InTrans / Aug 14, 2018
Evaluation and Field Load Testing of a Timber Railroad Bridge
Several spans of a 60-year-old open-deck timber railroad bridge on the Southern Pacific Railroad Line (now the Union Pacific) in Southwest Texas were field tested. The tests were conducted with the sponsorship and cooperation of the Association of American Railroads to determine the vertical live load distribution characteristics of the superstructure. The bridge was originally constructed with Douglas-fir larch solid sawn stringers but was rehabilitated on several occasions to allow comparisons to be made with respect to different rehabilitation options, including the use of a helper stringer and the use of glued laminated timber (glulam) stringers.
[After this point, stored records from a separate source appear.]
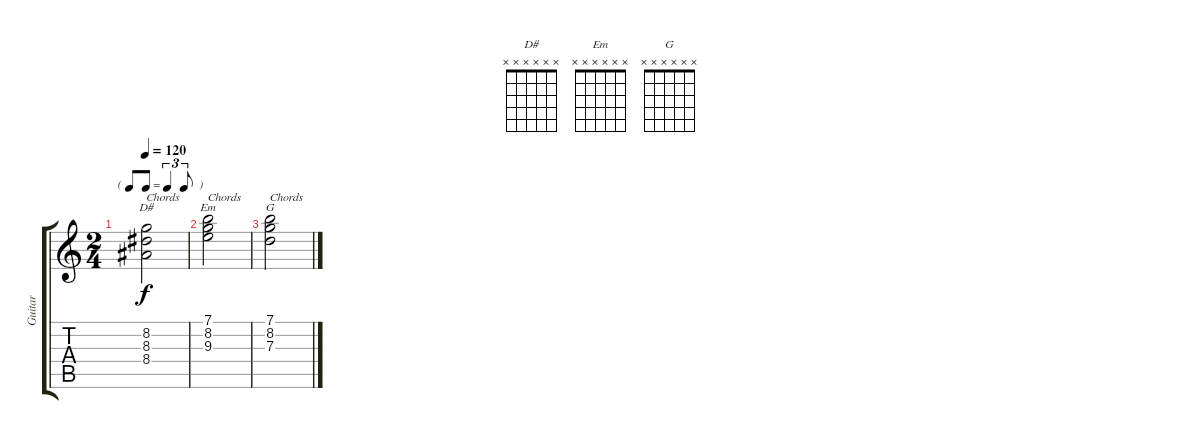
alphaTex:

\track ("Guitar" "Guitar") {instrument overdrivenguitar}
\staff {score tabs}
\tuning (E4 B3 G3 D3 A2 E2) {hide}
\chord ("D#" x x x x x x)
\chord ("Em" x x x x x x)
\chord ("G" x x x x x x)
\ts (2 4)
\tf triplet8th
\tempo 120
\clef g2
\ks c
(8.2 8.3 8.4).2{ch "D#" txt "Chords" dy f} |
(7.1 8.2 9.3).2{ch "Em" txt "Chords"} |
(7.1 8.2 7.3).2{ch "G" txt "Chords"}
The test spans measured approximately 4.1 m (13.5 ft) center-to-center of supports and included two closely “packed” chords, each consisting of four timber stringers (one test span included an additional helper stringer added to one chord). One chord was made up of glulam timber and the other was made up of solid sawn timber. The bridge superstructure was generally in satisfactory condition, with some stringer horizontal splitting noted over the bents. The bents were in reasonably good condition, but chord bearing was uneven on bent caps. Static and dynamic deflection load test data were obtained using a special test train. The test results indicate that the glulam chord performed better than the older sawn stringer chord, even when a helper stringer was added. Individual stringers within a chord did not always share the load equally.